People use many other formulas beyond Uniswap V2 in practice. For instance, mStable utilizes a linear utility function \(u(a,b)=a+b\) to provide a stable price point. This construction only offers limited liquidity, as the AMM can run out of assets when the market price point differs from the AMM’s offered price. However, alternative current AMMs—such as StableSwap and Curve—are a combination of Uniswap V2 and mStable. In this way, they provide more liquidity to the market than mStable but concentrate that liquidity around a smaller range of prices than Uniswap V2. Uniswap V3—an update to Uniswap V2—notably allows for concentrated liquidity while maintaining a similar utility function.

Like with traditional market makers, AMMs earn fees on each trade as compensation for providing liquidity against which investors can trade. And as with other areas of DeFi, investors can post their own assets to AMMs to earn a fraction of the fees that are captured by this trading activity. In practice, these fees are applied as a fixed fraction of the assets that are bought or sold. But poorly designed fee structures implicitly subsidize large (bulk) transactions, while others prefer a sequence of small trades. For instance, one study reported that the appropriate fee structure should be defined as a differential equation with respect to the prevailing market price [2]. That is, for each marginal asset that is bought or sold, a fraction of the marginal price is taken as a fee.

In addition to earning fees, posting liquidity to an AMM increases the size of available assets and decreases the price impacts from trading; i.e., progressively larger amounts of available liquidity yield increasingly smaller impacts from any individual trade. AMMs can thus create large, decentralized liquidity pools that serve as functional markets for digital assets.

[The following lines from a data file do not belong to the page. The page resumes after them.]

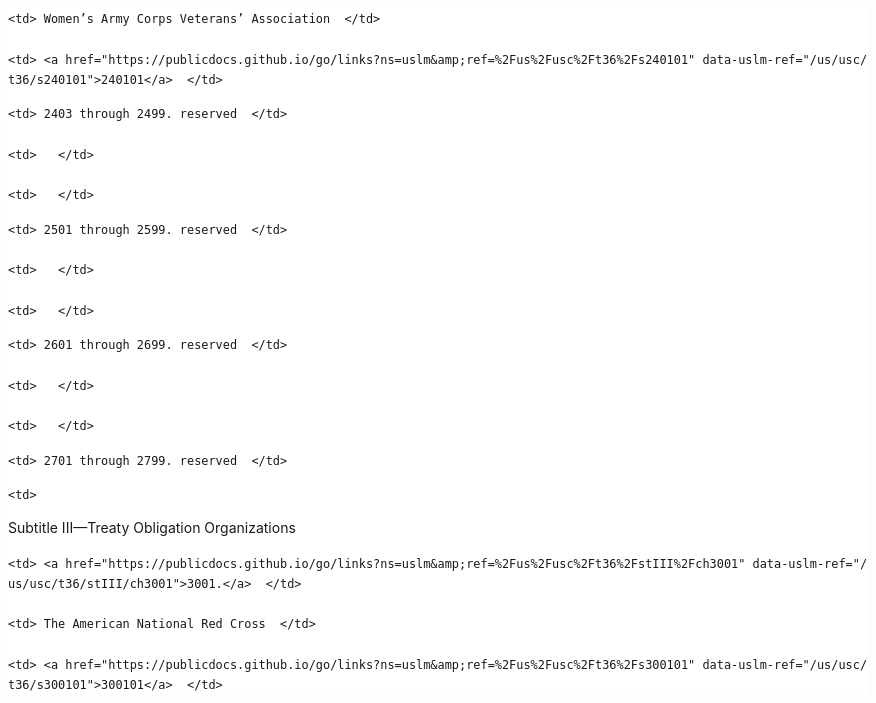     <td> Women’s Army Corps Veterans’ Association  </td>

    <td> <a href="https://publicdocs.github.io/go/links?ns=uslm&amp;ref=%2Fus%2Fusc%2Ft36%2Fs240101" data-uslm-ref="/us/usc/t36/s240101">240101</a>  </td>

  </tr>

  <tr>

    <td> 2403 through 2499. reserved  </td>

    <td>   </td>

    <td>   </td>

  </tr>

  <tr>

    <td> 2501 through 2599. reserved  </td>

    <td>   </td>

    <td>   </td>

  </tr>

  <tr>

    <td> 2601 through 2699. reserved  </td>

    <td>   </td>

    <td>   </td>

  </tr>

  <tr>

    <td> 2701 through 2799. reserved  </td>

  </tr>

  <tr>

    <td> 

Subtitle III—Treaty Obligation Organizations  </td>

  </tr>

  <tr>

    <td> <a href="https://publicdocs.github.io/go/links?ns=uslm&amp;ref=%2Fus%2Fusc%2Ft36%2FstIII%2Fch3001" data-uslm-ref="/us/usc/t36/stIII/ch3001">3001.</a>  </td>

    <td> The American National Red Cross  </td>

    <td> <a href="https://publicdocs.github.io/go/links?ns=uslm&amp;ref=%2Fus%2Fusc%2Ft36%2Fs300101" data-uslm-ref="/us/usc/t36/s300101">300101</a>  </td>

  </tr>

</table>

The Future of Decentralized Finance

Blockchain has the potential to democratize finance by replacing traditional (centralized) intermediaries with a distributed ledger. This novel technology introduces the possibility of radically new financial constructions that can lower the barrier of entry for innovative products. However, improper understanding of the underlying models and risks that are inherent in these ventures can kill DeFi in its cradle. After all, irrational exuberance gave way to the ongoing crypto winter. The future of DeFi requires that we study what has come before as well as what has yet to transpire.


References 
[1] Angeris, G., & Chitra, T. (2020). Improved price oracles: Constant function market makers. In Advances in financial technologies 2020 (AFT '20): Proceedings of the 2nd ACM conference on advances in financial technologies (pp. 80-91). New York, NY: Association for Computing Machinery.
[2] Bichuch, M., & Feinstein, Z. (2022). Axioms for automated market makers: A mathematical framework in fintech and decentralized finance. Preprint, arXiv:2210.01227.
[3] Bindseil, U., Panetta, F., & Terol, I. (2021). Central bank digital currency: Functional scope, pricing and controls. (European Central Bank Occasional Papers Series, No. 286). Retrieved from https://www.ecb.europa.eu/pub/pdf/scpops/ecb.op286~9d472374ea.en.pdf?2dfe373fb889c60a88fa65393caa5255.
[4] Grasselli, M.R., & Lipton, A. (2021). Cryptocurrencies and the future of money. Preprint, arXiv:2109.10177.
[5] Nakamoto, S. (2008). Bitcoin: A peer-to-peer electronic cash system. Retrieved from https://bitcoin.org/bitcoin.pdf.
[6] Summer, M., & Hermanky, H. (2022). A digital euro and the future of cash. Oesterreichische National Bank. Retrieved from https://taler.net/papers/digital-euro-and-the-future-of-cash.pdf.

Zachary Feinstein is an assistant professor in the School of Business at Stevens Institute of Technology. His research lies at the intersection of financial mathematics and financial technology.